I suspect that the problem is that the external process (connected to proc
) is either
- not reading its standard input, or
- it is writing stuff to its standard output that your Java application is not reading.
Bear in mind that Java talks to the external process using a pair of "pipes", and these have a limited amount of buffering. If you exceed the buffering capacity of a pipe, the writer process will be blocked writing to the pipe until the reader process has read enough data from the pipe to make space. If the reader doesn't read, then the pipeline locks up.
If you provided more context (e.g. the part of the application that launches the gzip process) I'd be able to be more definitive.
FOLLOWUP
gzip.exe is a unix utility in windows we are using. gzip.exe in command prompt working fine. But Not with the java program.
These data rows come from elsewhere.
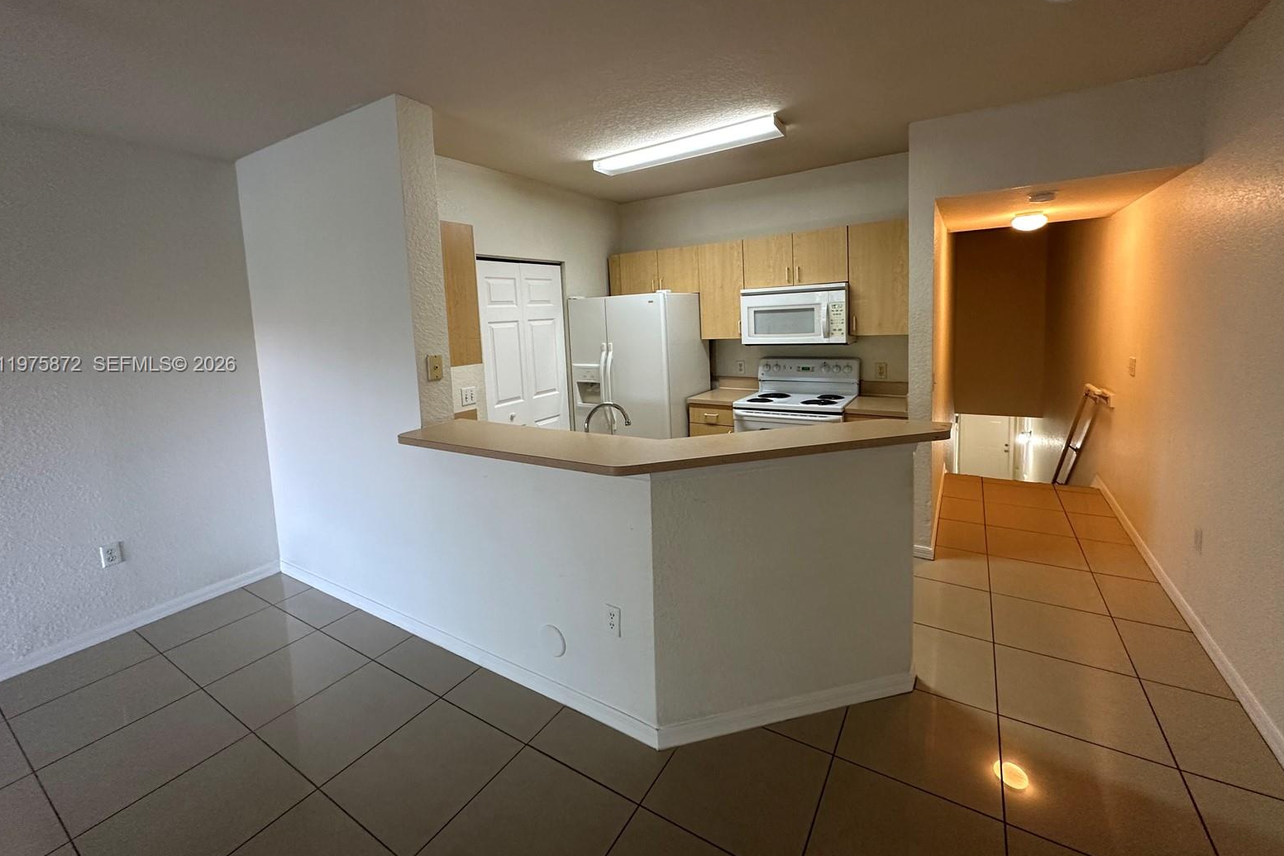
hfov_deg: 100.4
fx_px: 535
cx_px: 640
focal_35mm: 15
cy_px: 366
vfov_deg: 76.8
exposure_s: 1/60
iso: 200
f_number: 2.2
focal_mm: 2.22
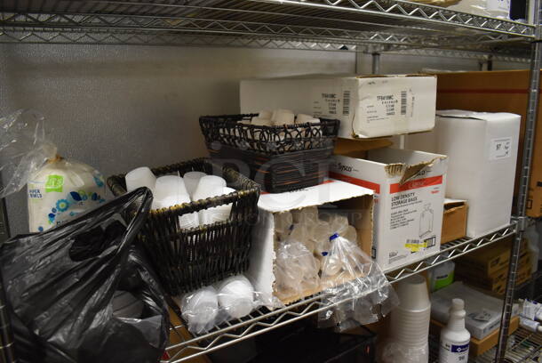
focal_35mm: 27
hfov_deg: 67.3
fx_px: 407
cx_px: 271
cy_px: 182
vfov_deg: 48.0
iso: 1600
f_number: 3.5
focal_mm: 18
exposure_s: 1/125
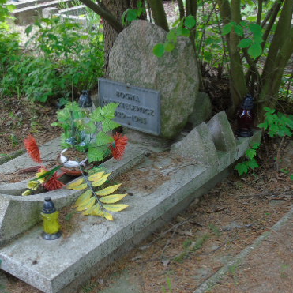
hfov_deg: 28.0
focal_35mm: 61
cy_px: 156
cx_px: 101
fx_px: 584
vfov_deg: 28.2
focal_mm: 7.1
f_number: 3.9
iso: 80
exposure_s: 1/50
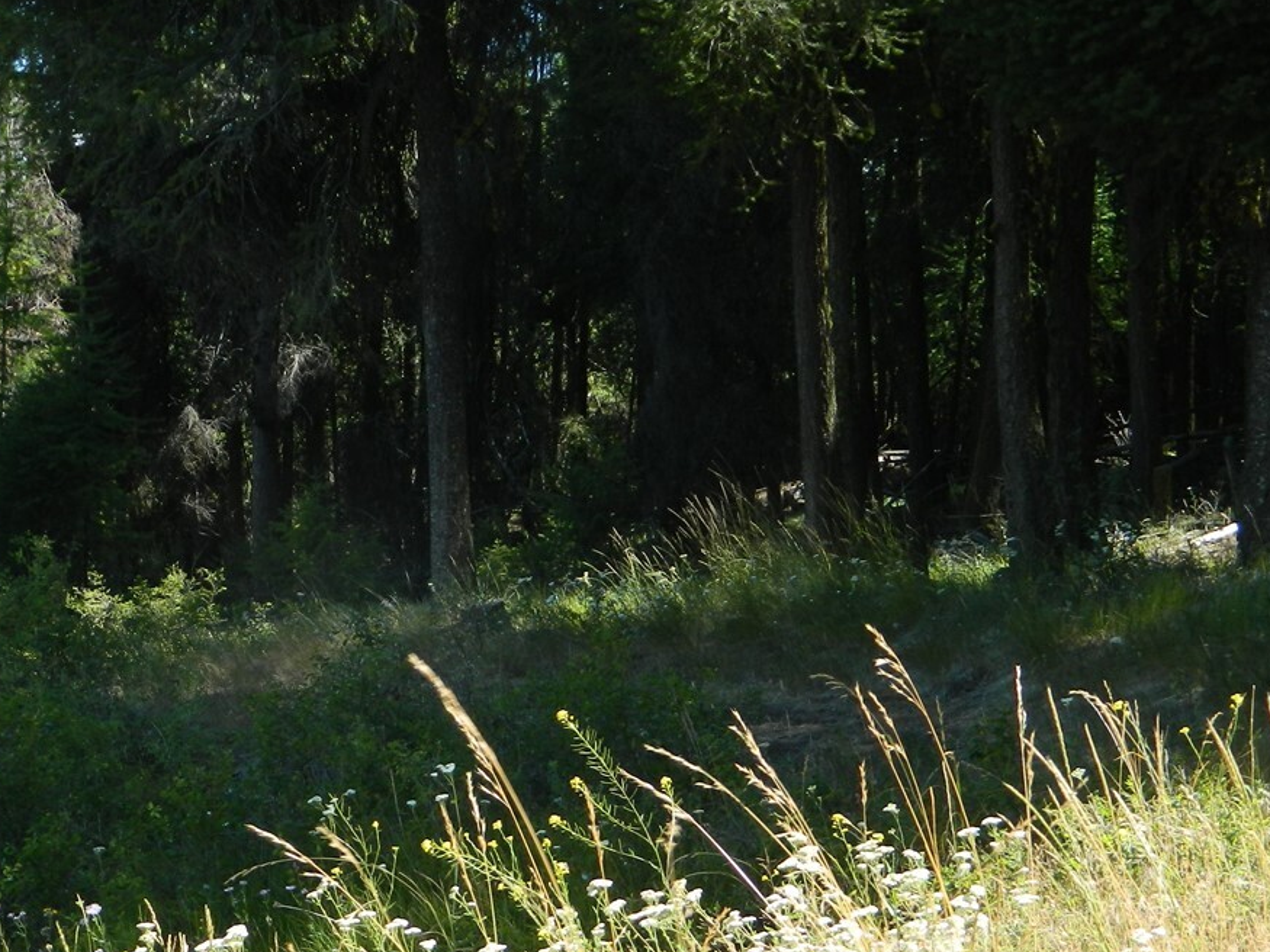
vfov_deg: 19.5
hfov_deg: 25.4
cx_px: 187
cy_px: 704
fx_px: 2751
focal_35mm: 75
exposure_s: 1/40
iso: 80
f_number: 9.8
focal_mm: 7.3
Is there any way we can increase the buffering size which java writes to a pipe. I am concerned about the input part at present.
On UNIX, the gzip utility is typically used one of two ways:
gzip file
compresses file
turning it into file.gz
.
... | gzip | ...
(or something similar) which writes a compressed version of its standard input to its standard output.
I suspect that you are doing the equivalent of the latter, with the java application as both the source of the gzip
command's input and the destination of its output. And this is the precisely the scenario that can lock up ... if the java application is not implemented correctly. For instance:
Process proc = Runtime.exec(...); // gzip.exe pathname.
OutputStream out = proc.getOutputStream();
while (...) {
out.write(...);
}
out.flush();
InputStream in = proc.getInputStream();
while (...) {
in.read(...);
}
If the write phase of the application above writes too much data, it is guaranteed to lockup.
Communication between the java application and gzip
is via two pipes. As I stated above, a pipe will buffer a certain amount of data, but that amount is relatively small, and certainly bounded. This is the cause of the lockup. Here is what happens:
- The
gzip
process is creates with a pair of pipes connecting it to the Java application process.
- The Java application writes data to its
out
stream
- The
gzip
processes reads that data from its standard input, compresses it and writes to its standard output.
- Steps 2. and 3. are repeated a few times, until finally the
gzip
processes attempt to write to its standard output blocks.
What has been happening is that gzip
has been writing into its output pipe, but nothing has been reading from it. Eventually, we reach the point where we've exhausted the output pipe's buffer capacity, and the write to the pipe blocks.
Meanwhile, the Java application is still writing to the out
Stream, and after a couple more rounds, this too blocks because we've filled the other pipe.
The only solution is for the Java application to read and write at the same time. The simple way to do this is to create a second thread and do the writing to the external process from one thread and the reading from the process in the other one.
(Changing the Java buffering or the Java read / write sizes won't help. The buffering that matters is in the OS implementations of the pipes, and there's no way to change that from pure Java, if at all.)